I forgot my Nike+ Sportband, but I think that worked out for the best. For the entire race, I never knew what the time was. I also never had a point of wondering when the next mile marker was finally going to turn up. I was out there for a really long time, but the miles really flew by. I don't think I would do another one without time, but for my first one, it worked out for the best.

I never saw anybody I knew out on the course, the spectator areas were a little tricky to get to so I had told Steve to just have him and the kids at the finish line. I did have one friend pass me, though, and that definitely perked me up. My friend Nick was a guide for a blind runner, so it was cool when he wheeled up on his bike when they passed me. His guy was in the very front of the pack, so it didn't take them long to catch up with me. Once the main mass of runners caught up with me, I couldn't stop staring. It was so entertaining to just watch all of the runners zoom by me. And they were all so encouraging. Lots of very genuine words of encouragement. Once we were into the Kent Trails area, a bike trail through woods next to the river, a woman touched me on the shoulder when she passed, looked back at me and told me that I was doing great. I had another older guy that looked back at me after he said "good job". That's a good mental note. Someday when I'm more swift, I'll look back at the people trucking along after I say something. I had a lot of people say things to me, but those two people I remember so distinctly, and I remember how much it meant to me at the time.

My sister caught up with me at about 11 - 1/2 miles and then finished with me. I'm really glad that we got to finish together.

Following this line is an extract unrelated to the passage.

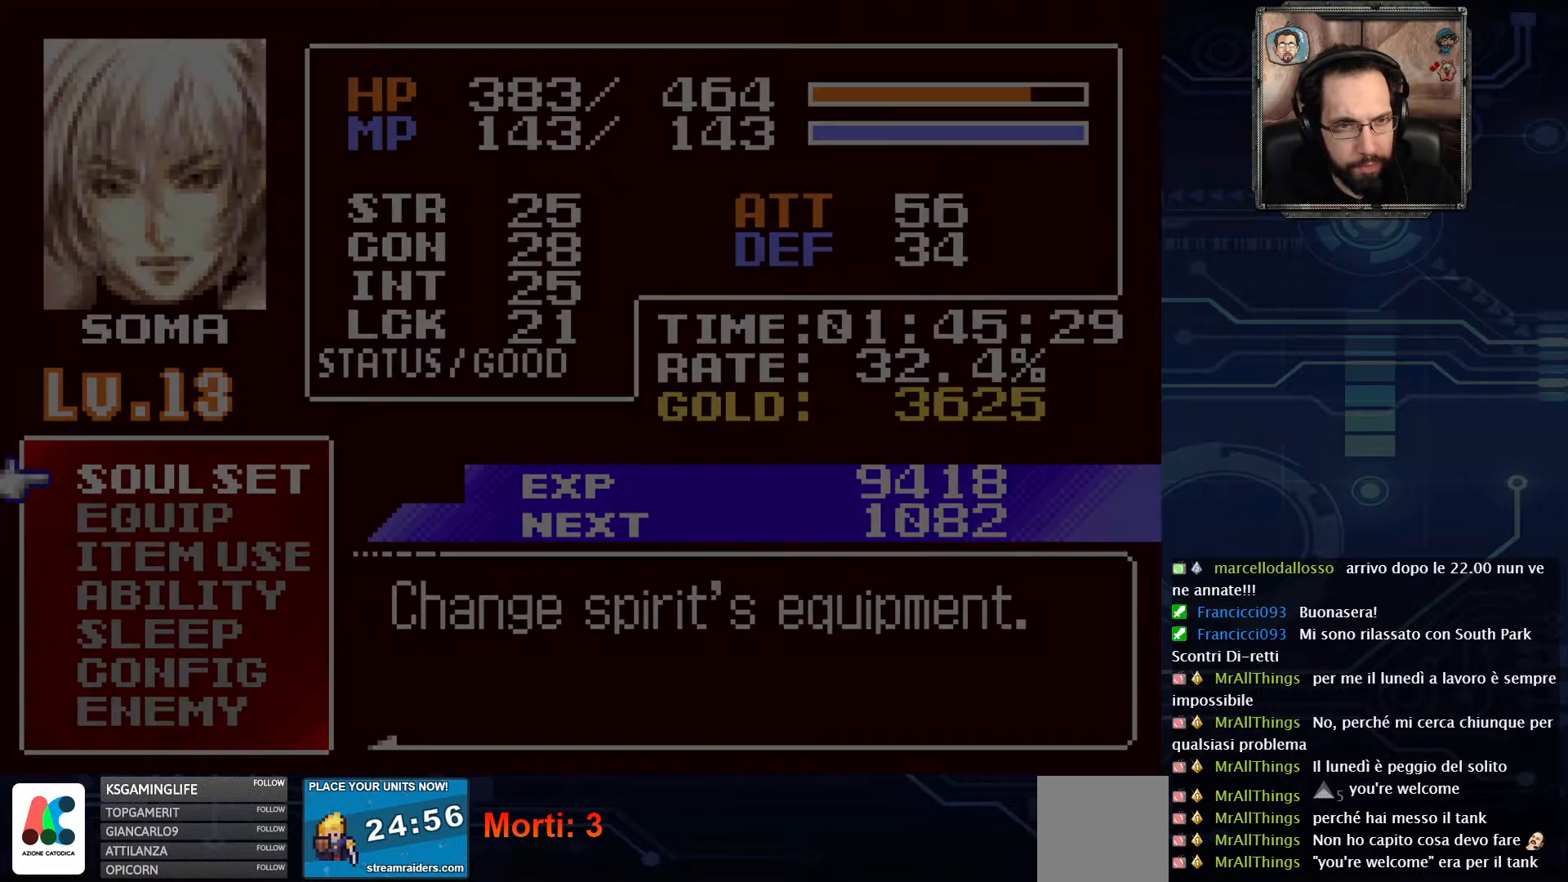
{"buttons": ["X"], "left_stick": "center", "right_stick": "center", "events": [[500, "X", "down"]]}
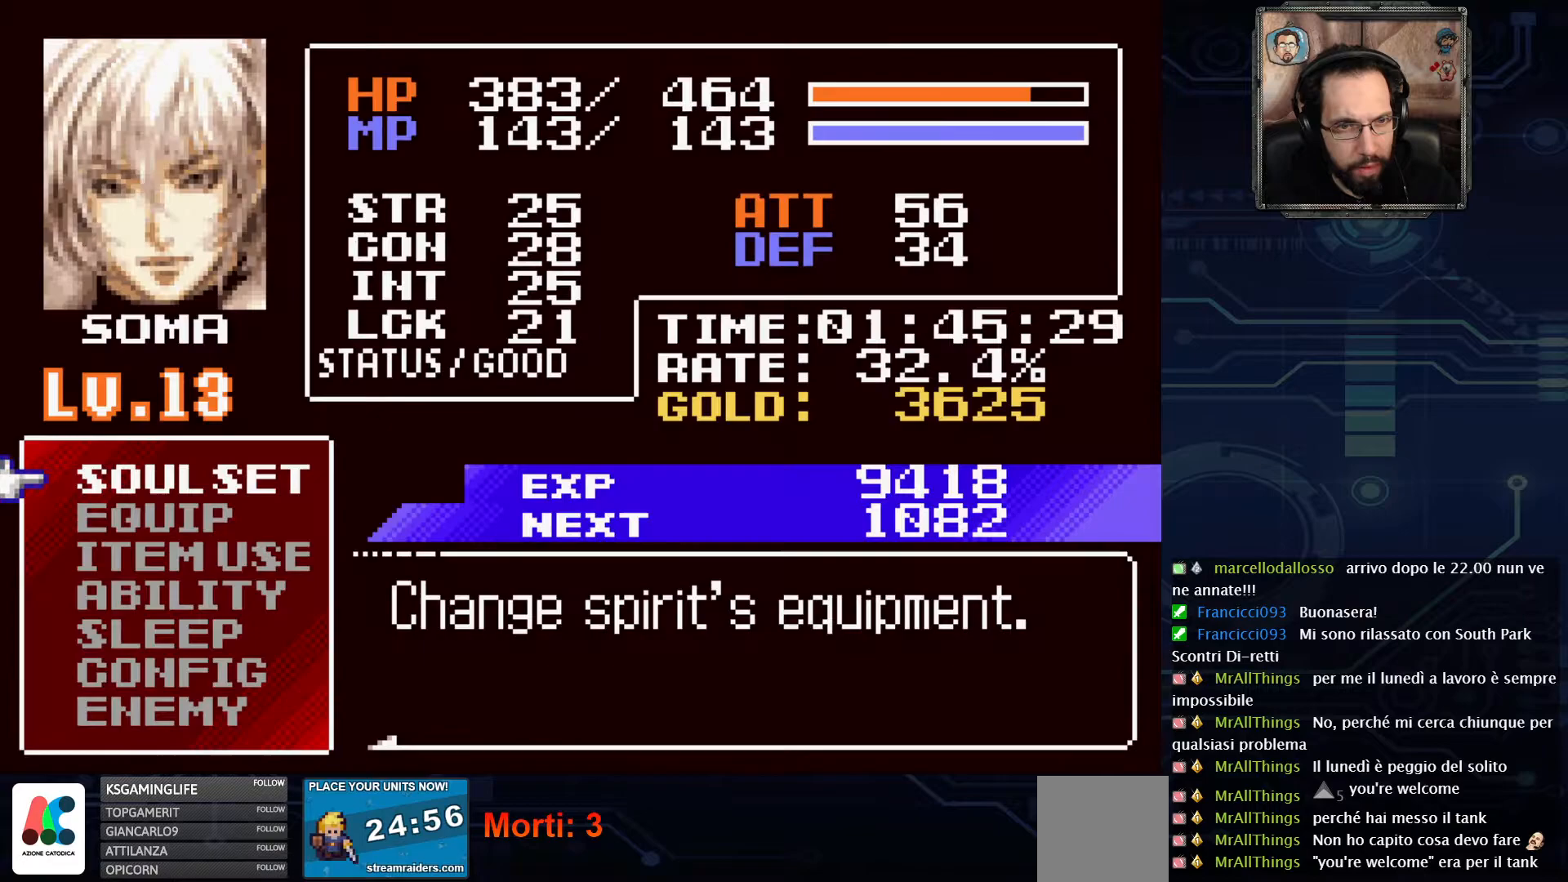
{"buttons": [], "left_stick": "center", "right_stick": "center", "events": [[50, "X", "up"]]}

Probably the best part of the race was coming up to the finish line when I heard the kids screaming my name. Once we got up to them, Nathan ran right out onto the course, right up to us, super excited. He had something to tell me and it just couldn't wait. "Amy! We're taking you out to lunch!!"
And I wore my medal to the restaurant!

Friday, October 3, 2008

More hill talk

I was leaving work yesterday, waiting to turn onto the highway. If you time it just right, this particular wait can get up towards ten minutes, and I have impeccable timing. Anyway, while I was sitting there, I watched a man run up the entire giant hill. We have a name for this hill, but I can’t remember it. The Medical Hill? Michigan Hill? But if you know GR, you know what I’m saying. It goes up Michigan St, starting at Ottawa and all the way up to the hospitals. The name doesn’t matter, the point is that he ran up the whole darn thing. He slowed down a bit near the middle, but kept on going. I was amazed. I wanted to shout a good job, but he never would have heard me. I clapped a little though.

I personally don’t do hills. Would I be a stronger runner if I did? Maybe. But I might also be a grumpy runner too. I do gentle slopes, and right now, I’m good with that. I don’t even run down the hills, hurts my shins too much. Probably my biggest problem would be the honest to goodness MOUNTAIN in the last quarter mile of any run I do. I haven’t sat down on the path yet, but I will stand there for a while recovering. If it was a straight path and I could see if anyone was coming, I would be fine with sitting down for a bit, but it is as curvy as it is straight up. I don’t have a lot of pride, but I have a smidge.